Tę genialną maskę kupiłam sobie w Cieszynie. Uwielbiam maski :)
A praca jest wykonana wg mapki i wytycznych wyzwania 13Arts i wg palety kolorystycznej zaproponowanej przez scrapuj.pl (skąd zreszta pochodzi maska).

piątek, 10 maja 2013

Liftogra #5

Wywołana do tablicy nadrabiam kolejną zaległość w publikacji liftogrowych LO (bo na blogu zabawy już wisi od jakiegoś czasu). Oryginał to świetna praca Debbi.

Bardzo podoba mi się forma tej pracy, aczkowiek do tematu podeszłam trochę przekornie ;) Dziadek Jerza twierdzi, zachwycając się jego prostymi włoskami (osobiście dość długo się łudziłam, że może będą loki, po tatusiu), że jego NIE DA się rozczochrać - jak widać nie jest to prawda, a poranna fryzura czasem bywa taka, że do południa nie chce się ułożyć za żadne skarby ;) Ale czy to coś zmienia?


Strasznie spodobał mi się pomysł na tło - chociaż przyznam się, że podchodziłam do niego dwa razy, za pierwszym wyszło tak krzywo.... ;) Zamiast rub-onsów tym razem wyruk na folii - to też bardzo fajna sprawa :)
Do tego resztki papierowe w pasujących kolorach i naklejki! (tak, to ciągle na fali wykorzystywania tych dodatków, które kupuję i mi leżą ;) )


I garść guzików, które uwielbiam!


Oryginał, dla porównania wygląda tak:


A wszystkie prace uczestniczek zabawy można zobaczyć tutaj.

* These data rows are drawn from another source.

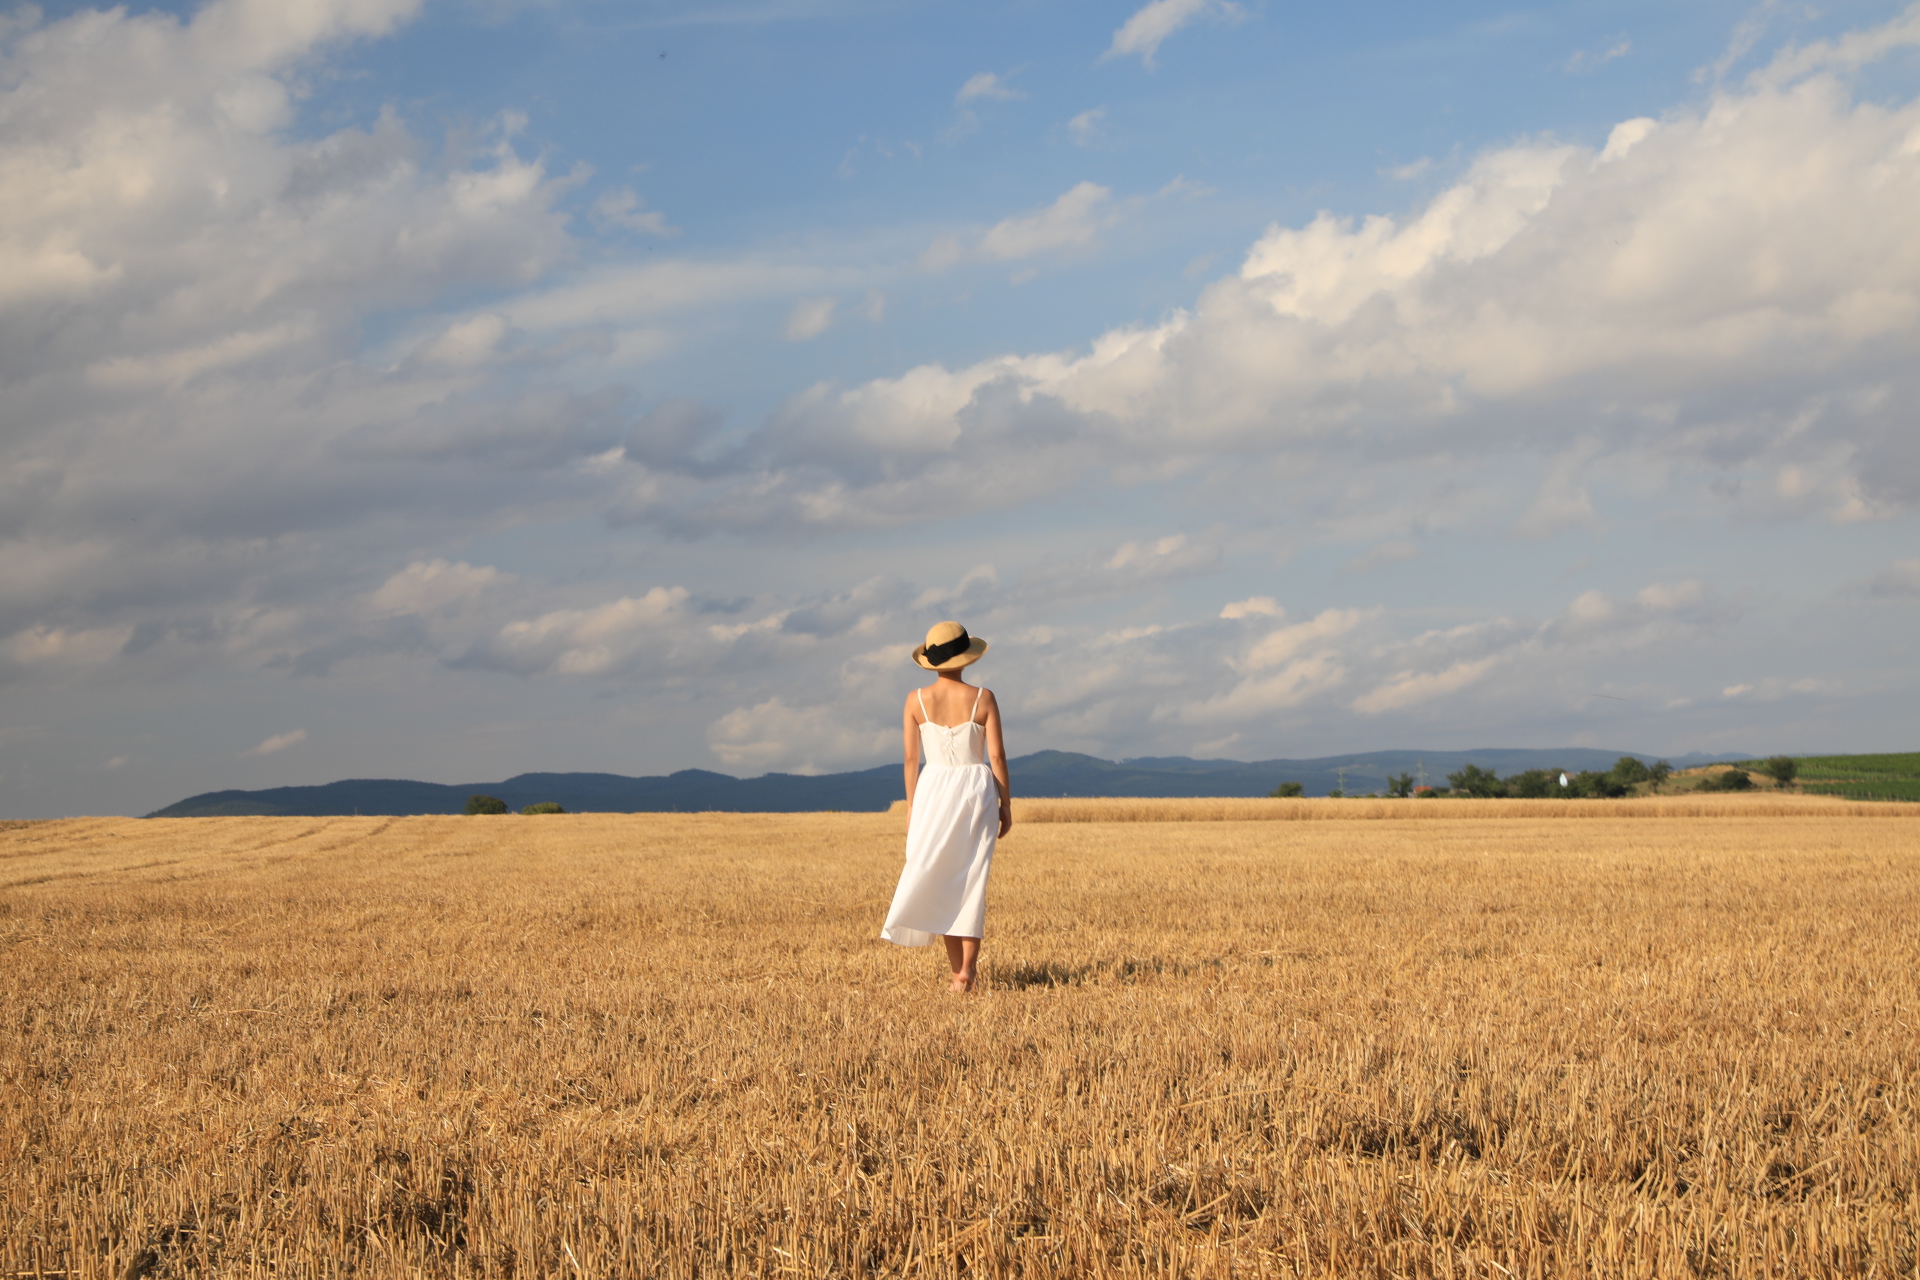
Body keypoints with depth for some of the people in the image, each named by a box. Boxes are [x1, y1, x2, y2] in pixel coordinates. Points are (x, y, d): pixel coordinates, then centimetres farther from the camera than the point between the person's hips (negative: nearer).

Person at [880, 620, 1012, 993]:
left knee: (940, 882, 10)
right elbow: (997, 756, -5)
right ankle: (966, 967, -6)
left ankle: (959, 967, 9)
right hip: (977, 791, -1)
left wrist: (911, 807, 8)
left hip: (934, 790, 1)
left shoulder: (916, 700, -3)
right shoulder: (983, 699, -5)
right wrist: (1005, 805, 3)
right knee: (972, 882, 4)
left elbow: (911, 758, -1)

poniedziałek, 29 kwietnia 2013

Liftogra #4

Liftogra nr 4 i nasz najnowszy członek rodziny ;) Który co prawda jeszcze z nami nie mieszka... ale to przecież nie szkodzi ;)

Kiedy Kasia przysłała mi to zdjęcie, wiedziałam że MUSZĘ je oscrapować :)

Oryginalny LO, w stylu C&S to praca Almadr. Nawet kolory wyszły mi podobne, chociaż wcale tego nie planowałam, początkowo LO miało być z zupełnie innym zdjęciem i w zielonościach ;) Ale nasz rudzielec jest taki słodki, że chyba zrozumiałe dlaczego nastąpiła zmiana? ;) W zasadzie nawet napisy z oryginału by mi tu pasowały, haha.


Sama z siebie prace w tym stylu robię raczej rzadko, bo zawsze, ale to zawsze wydaje mi się, że jeszcze coś trzeba by dodać. I jak kończę to dodawanie to już nie jest C&S ;D

Detali w zasadzie nie ma co pokazywać, poszalałam sobie z rubonsami (które baardzo lubię od dawna i bardzo boleję nad tym, że tak mało fajnych wzorów jest dostępnych u nas) - wykorzystałam 3 różne zestawy, a napisy są kompletną składanką. Dołożyłam też przestrzenną naklejkę (z naklejkami odwrotnie, kiedyś w ogóle nie lubiłam, a teraz staram się do nich przekonywać :) ). Ot i tyle ;) Szwy udawane oczywiście, bo żeby zmieścić szafkę katalogową wysępioną w bibliotece musiałam pozbyć się stołu... i okazało się właśnie, że nie mam gdzie położyć maszyny do szycia... scrapować na podłodze można, szyć niespecjalnie (chyba, że ktoś umie, to poproszę o instrukcję ;) )


A tu jeszcze oryginalna praca:


A wszystkie prace uczestniczek zabawy można zobaczyć tutaj.

czwartek, 25 kwietnia 2013

Puszka w alkoholu

Dziś dla odmiany coś innego niż LO (mimo, że mam jeszcze parę z Liftogry w zanadrzu, tak, tak ;) ).

Dla odmiany, czyli puszka, dość przeterminowana, bo robiona na wyzwanie Metalowe na firmowym blogu, a ono było, eee.. tak jakby w lutym ;)
Puszka rzecz jasna nie jest wykonana przeze mnie, jedynie przefarbowana (tuszami alkoholowymi, które kupiłam z 5 lat temu i nie wykorzystałam do tej pory jeszcze ani razu (oprócz testów zaraz po zakupie) - nie, że mi coś w nich nie grało, po prostu nie mogłam się zebrać) i ozdobiona.


Farbowanie wyszło świetnie, bardzo zadowolona jest, te zacieki (specjalnie!) i kolor taki fajnie intensywny! Aż nie wierzyłam, że na zwykłych mosiężnych zębatkach i puszzce po landrynkach tak ładnie wyjdzie.


Pokrywka oklejona na brzegu taśmą washi, a góra to juz totalny misz-masz kwiatkowo-zębatkowy. Lubię takie połączenie :) I w środku oczywiście zamieszkały właśnie zębatki i inne części pozegarkowe :)


Zdjęcia robione jeszcze aparatem... widać różnicę, prawda?